COP26 bertujuan untuk melarang batubara. Asia sedang membangun ratusan pembangkit listrik untuk membakarnya.
- keren989
- 0
Di garis pantai dekat ujung selatan India, para pekerja bekerja keras di dermaga yang memiliki
ban berjalan yang memotong satu mil ke Samudera Hindia dimana perairan birunya cukup dalam bagi kapal untuk berlabuh dan membongkar muatan batubara dalam jumlah besar.
Sabuk tersebut akan mengangkut jutaan ton batu bara setiap tahun ke pembangkit listrik raksasa beberapa kilometer ke daratan yang akan membakar bahan bakar tersebut setidaknya selama 30 tahun untuk menghasilkan listrik bagi lebih dari 70 juta orang yang tinggal di negara bagian Tamil Nadu, India.
Pembangkit listrik Udangudi adalah salah satu dari hampir 200 pembangkit listrik tenaga batu bara yang sedang dibangun di Asia, termasuk 95 di Tiongkok, 28 di India, dan 23 di Indonesia, menurut data dari Global Energy Monitor (GEM) nirlaba AS.
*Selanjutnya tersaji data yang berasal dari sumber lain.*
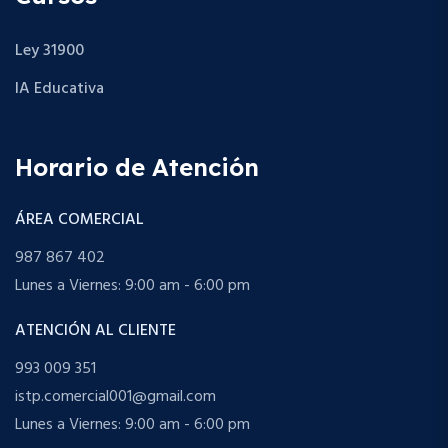
Ley 31900
IA Educativa
Horario de Atención
ÁREA COMERCIAL
987 867 402
Lunes a Viernes: 9:00 am - 6:00 pm
ATENCIÓN AL CLIENTE
993 009 351
istp.comercial001@gmail.com
Lunes a Viernes: 9:00 am - 6:00 pm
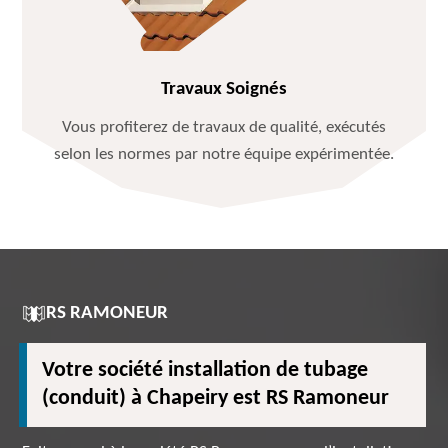
Travaux Soignés
Vous profiterez de travaux de qualité, exécutés
selon les normes par notre équipe expérimentée.
RS RAMONEUR
Votre société installation de tubage
(conduit) à Chapeiry est RS Ramoneur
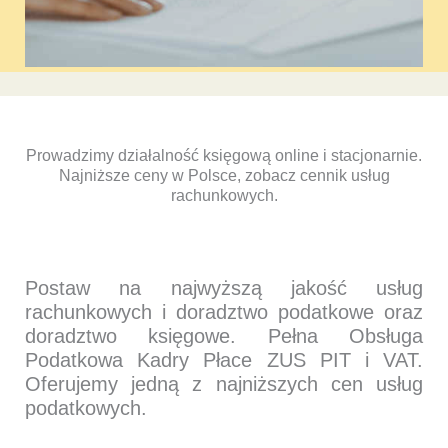
Prowadzimy działalność księgową online i stacjonarnie.
Najniższe ceny w Polsce, zobacz cennik usług
rachunkowych.
Postaw na najwyższą jakość usług
rachunkowych i doradztwo podatkowe oraz
doradztwo księgowe. Pełna Obsługa
Podatkowa Kadry Płace ZUS PIT i VAT.
Oferujemy jedną z najniższych cen usług
podatkowych.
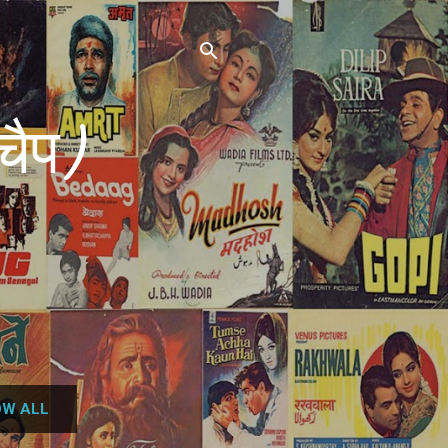
चैप)
W ALL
Armada baru ini akan menghasilkan emisi yang menyebabkan pemanasan global selama beberapa dekade dan merupakan ukuran dari tantangan yang dihadapi para pemimpin dunia ketika mereka bertemu dalam pembicaraan iklim di Glasgow, di mana mereka berharap dapat menjadi lonceng kematian bagi batubara sebagai sumber energi.
Penggunaan batu bara adalah salah satu dari banyak permasalahan yang memisahkan negara-negara industri dan berkembang dalam upaya mereka mengatasi perubahan iklim.
Banyak negara industri telah menutup pembangkit listrik tenaga batu bara selama bertahun-tahun untuk mengurangi emisi. Amerika Serikat sendiri telah menghentikan 301 pabrik sejak tahun 2000.
Namun di Asia, yang merupakan rumah bagi 60% populasi dunia dan sekitar setengah dari manufaktur global, penggunaan batu bara justru meningkat dibandingkan menyusut seiring dengan negara-negara berkembang yang berupaya memenuhi permintaan listrik yang terus meningkat.
Lebih dari 90% dari 195 pembangkit listrik tenaga batubara yang dibangun di seluruh dunia berada di Asia, menurut data dari GEM.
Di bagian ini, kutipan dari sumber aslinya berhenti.